***** 阅读选文
“到达乃堆拉山口时正是中午,一下车,就听到不远处传来一片爽朗的笑声。隔着两根铁丝网,中印两国的士兵正在用不流利的对方语言夹杂着手势聊天。”今年8月,到中印边界进行采访的中国记者描述了两国边界现状的一个小细节。
乃堆拉山口,因其处在锡金与中国西藏边境之间的地理位置,一直是中印边界的敏感地区。10月2日乃堆拉山口的开放通关,被视为中印发生边境冲突迄今较有突破性的合作。
此前9月26日至27日,中印边界问题中方特别代表、外交部副部长戴秉国与印方特别代表副部级官员纳拉亚南,在北京举行特别会晤。这是继1981年中印开始就中印边界问题进行谈判以来,双方谈判代表的第6轮会谈。据称,2003年之前,中印双方的谈判都是司局级的“工作小组”,2003年印度总理瓦杰帕依访华时,与中方协定,将边界谈判的代表规格提升至副部长级。
“这一变化非常有意义,”上海国际问题研究中心南亚中亚研究所所长王德华说,“副部长级别的谈判是有一定决定权的。”
锡金,“已不是两国关系中的一个问题”
**********
***** 数据集记录
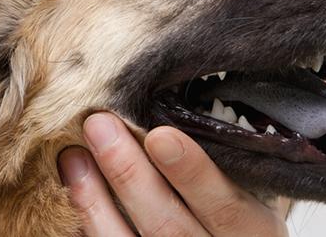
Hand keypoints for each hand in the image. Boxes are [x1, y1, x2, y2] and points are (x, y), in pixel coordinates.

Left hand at [58, 112, 288, 235]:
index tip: (160, 136)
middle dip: (129, 174)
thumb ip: (225, 156)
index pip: (226, 206)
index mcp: (254, 230)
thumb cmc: (236, 207)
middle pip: (168, 226)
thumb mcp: (251, 185)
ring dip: (95, 200)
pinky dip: (88, 222)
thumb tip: (176, 101)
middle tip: (99, 125)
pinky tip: (71, 189)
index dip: (193, 173)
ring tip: (73, 155)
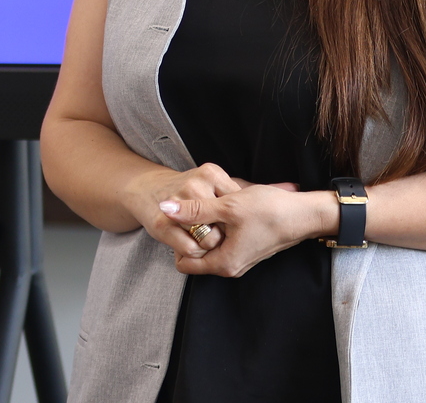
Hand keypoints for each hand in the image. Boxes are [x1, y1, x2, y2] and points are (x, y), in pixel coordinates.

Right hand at [118, 162, 242, 260]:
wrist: (144, 188)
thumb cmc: (186, 191)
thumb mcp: (212, 182)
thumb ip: (238, 190)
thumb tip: (281, 191)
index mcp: (211, 173)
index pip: (238, 205)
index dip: (235, 220)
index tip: (228, 222)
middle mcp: (194, 185)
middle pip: (225, 225)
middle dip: (223, 234)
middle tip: (214, 230)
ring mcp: (176, 203)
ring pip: (209, 240)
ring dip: (208, 245)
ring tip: (199, 235)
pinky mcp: (162, 224)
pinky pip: (192, 250)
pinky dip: (193, 252)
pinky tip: (188, 242)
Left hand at [158, 184, 338, 276]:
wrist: (305, 214)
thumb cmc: (270, 211)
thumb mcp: (228, 206)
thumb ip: (195, 210)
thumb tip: (164, 208)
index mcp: (224, 263)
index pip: (183, 263)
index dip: (178, 241)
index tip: (183, 219)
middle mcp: (231, 266)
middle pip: (194, 256)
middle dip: (191, 233)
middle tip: (196, 209)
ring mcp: (239, 258)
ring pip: (208, 246)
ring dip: (205, 228)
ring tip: (212, 207)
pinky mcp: (246, 248)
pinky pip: (221, 242)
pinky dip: (218, 227)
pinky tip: (224, 209)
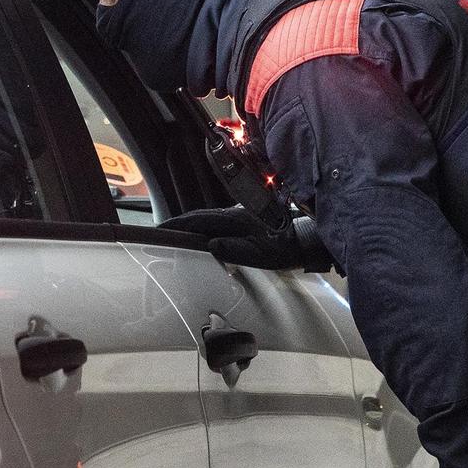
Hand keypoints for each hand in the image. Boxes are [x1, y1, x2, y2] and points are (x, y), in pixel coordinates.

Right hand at [159, 205, 289, 270]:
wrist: (306, 239)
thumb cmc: (284, 248)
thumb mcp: (259, 255)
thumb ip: (233, 250)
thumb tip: (210, 245)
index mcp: (234, 219)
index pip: (199, 220)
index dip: (178, 224)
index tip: (161, 229)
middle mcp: (234, 212)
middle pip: (201, 217)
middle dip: (181, 224)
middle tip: (163, 233)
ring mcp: (240, 214)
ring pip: (210, 219)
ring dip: (192, 226)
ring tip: (177, 236)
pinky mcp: (245, 220)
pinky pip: (219, 222)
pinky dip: (205, 228)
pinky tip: (201, 236)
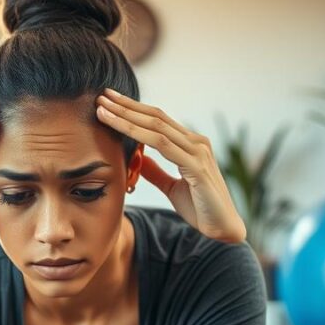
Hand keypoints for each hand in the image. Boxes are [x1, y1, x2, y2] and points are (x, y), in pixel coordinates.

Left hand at [95, 88, 246, 242]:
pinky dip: (138, 134)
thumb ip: (156, 171)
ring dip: (126, 116)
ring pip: (156, 126)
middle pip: (155, 116)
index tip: (109, 102)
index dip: (133, 110)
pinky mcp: (196, 166)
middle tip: (101, 95)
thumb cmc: (200, 208)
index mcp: (190, 145)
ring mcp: (197, 151)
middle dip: (126, 106)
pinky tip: (121, 128)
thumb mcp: (171, 187)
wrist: (223, 228)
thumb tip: (139, 157)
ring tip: (103, 108)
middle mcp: (195, 142)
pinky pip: (162, 145)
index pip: (157, 120)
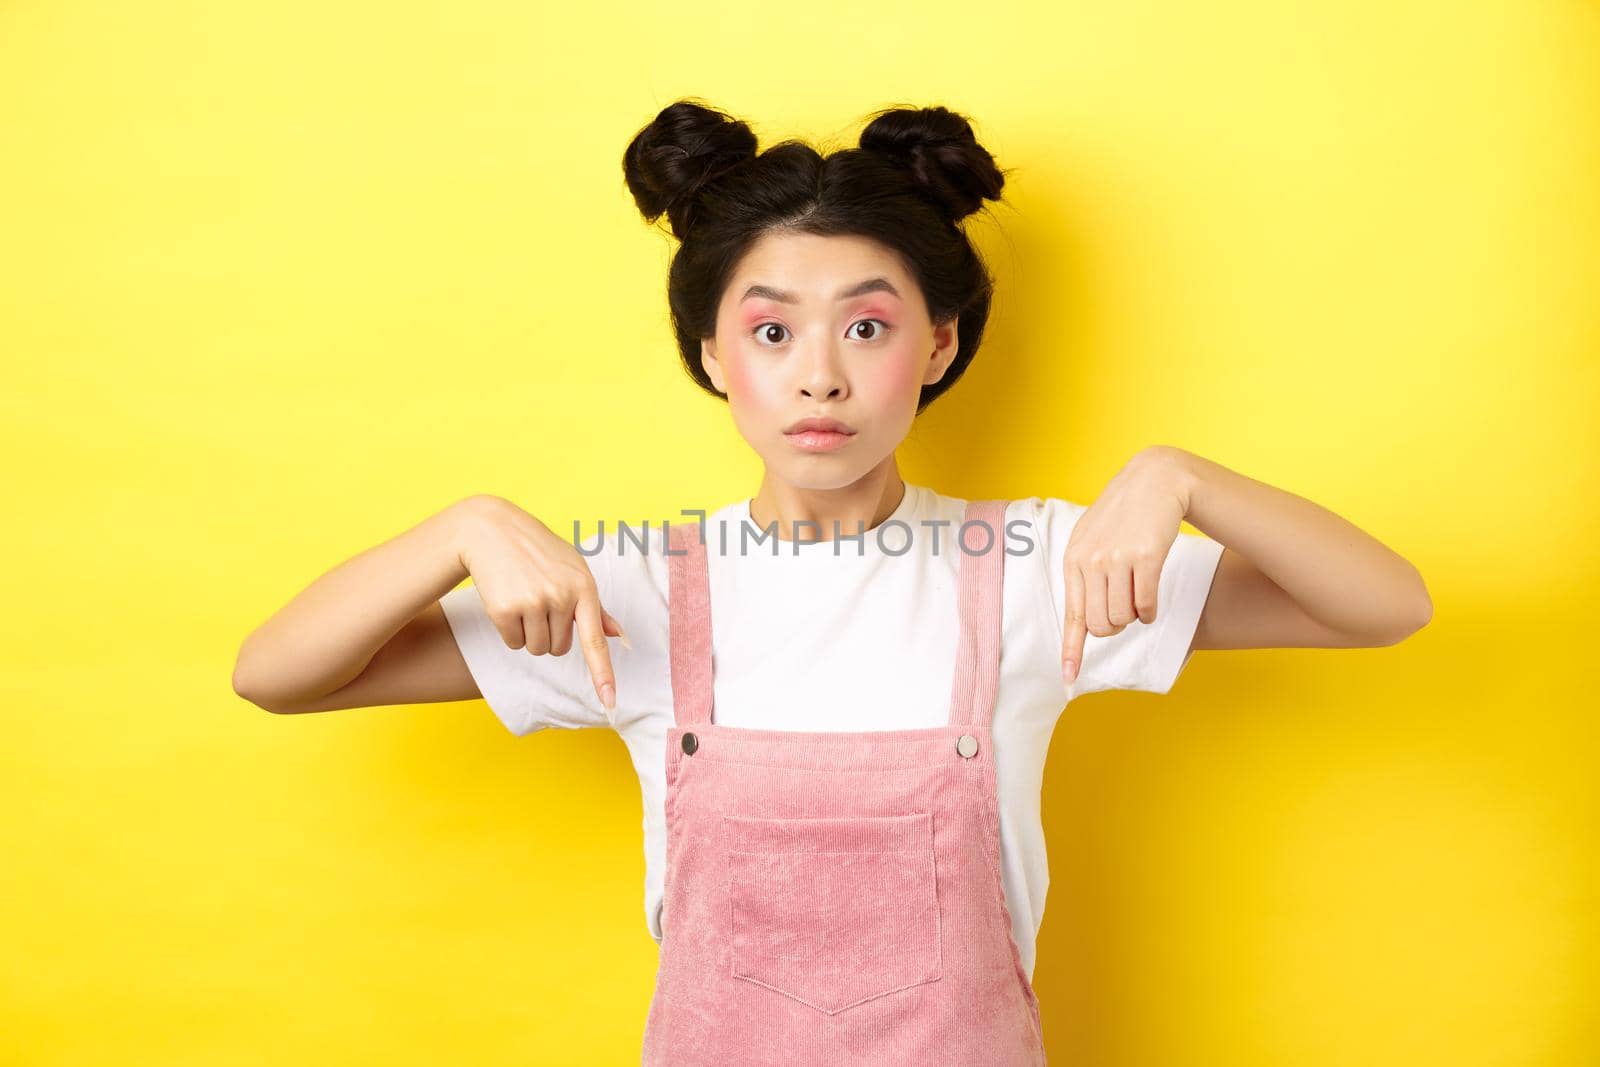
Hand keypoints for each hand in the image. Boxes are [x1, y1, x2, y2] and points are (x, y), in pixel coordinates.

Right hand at [454, 495, 627, 710]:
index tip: (610, 702)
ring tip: (524, 600)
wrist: (492, 530)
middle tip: (539, 601)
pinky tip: (507, 602)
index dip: (603, 674)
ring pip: (536, 649)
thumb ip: (594, 605)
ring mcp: (532, 603)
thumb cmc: (538, 552)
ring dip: (529, 634)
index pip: (595, 640)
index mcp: (584, 587)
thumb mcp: (573, 569)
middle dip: (549, 633)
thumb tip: (617, 634)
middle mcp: (561, 596)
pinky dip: (509, 631)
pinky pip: (513, 643)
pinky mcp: (505, 610)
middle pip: (559, 649)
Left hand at [1061, 448, 1191, 685]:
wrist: (1155, 481)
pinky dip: (1150, 610)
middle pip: (1102, 625)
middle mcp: (1091, 561)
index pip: (1072, 616)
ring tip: (1137, 594)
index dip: (1071, 650)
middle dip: (1115, 626)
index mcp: (1073, 560)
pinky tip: (1151, 598)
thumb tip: (1088, 622)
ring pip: (1124, 618)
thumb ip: (1085, 575)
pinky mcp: (1146, 557)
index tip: (1068, 677)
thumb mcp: (1092, 539)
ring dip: (1135, 616)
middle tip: (1125, 608)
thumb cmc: (1123, 515)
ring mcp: (1117, 559)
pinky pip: (1147, 605)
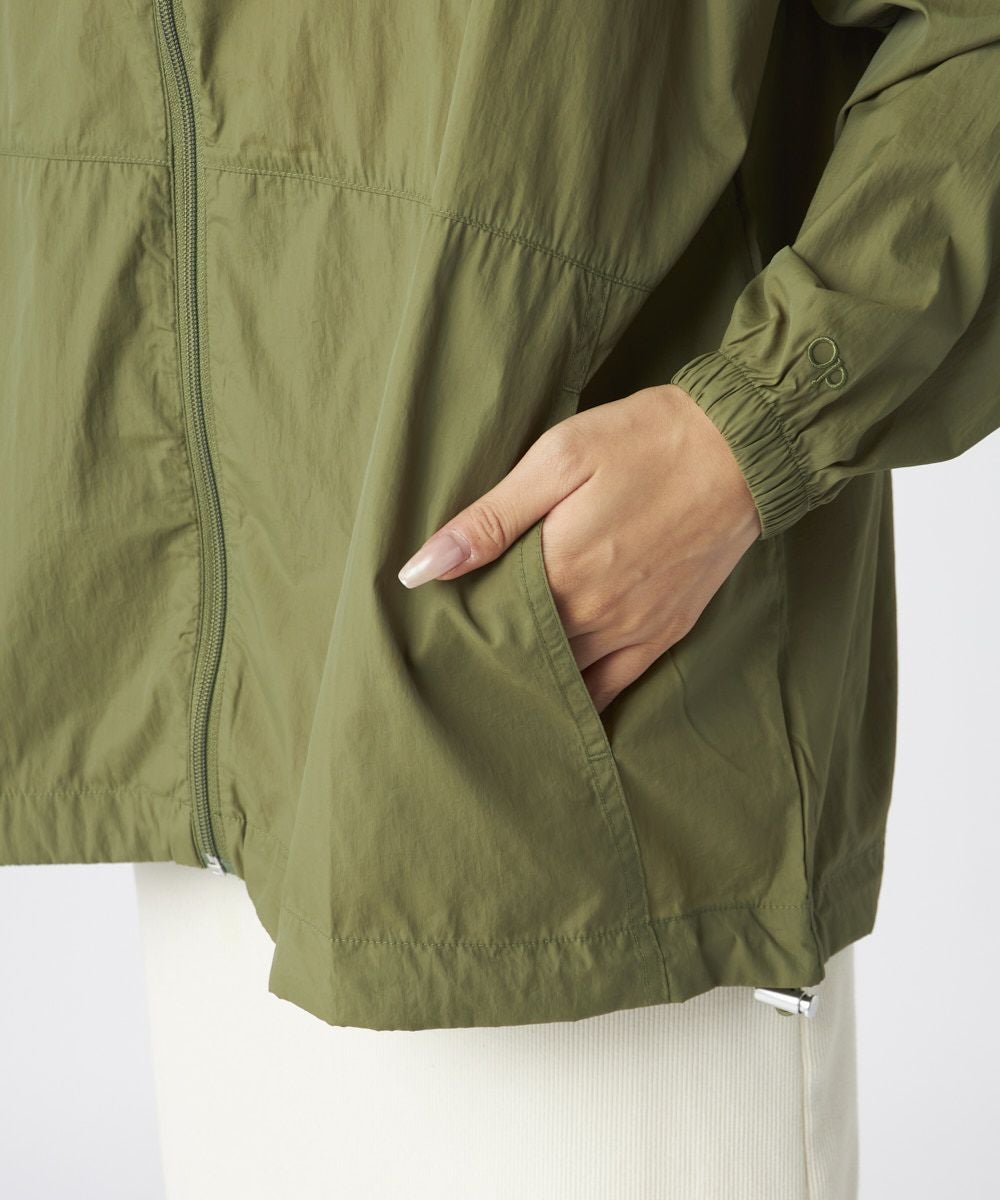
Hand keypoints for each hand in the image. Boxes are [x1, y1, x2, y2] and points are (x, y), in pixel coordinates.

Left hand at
**********
- [练习任务]:
请抄写中印边界选文中从“此前9月26日至27日,中印”至“判的代表规格提升至副部长级。”的一段，文字须与原文一字不差。 本练习无须参阅上述数据。

- [练习结果]:
此前9月26日至27日,中印边界问题中方特别代表、外交部副部长戴秉国与印方特别代表副部级官员纳拉亚南,在北京举行特别会晤。这是继1981年中印开始就中印边界问题进行谈判以来,双方谈判代表的第6轮会谈。据称,2003年之前,中印双方的谈判都是司局级的“工作小组”,2003年印度总理瓦杰帕依访华时,与中方协定,将边界谈判的代表规格提升至副部长级。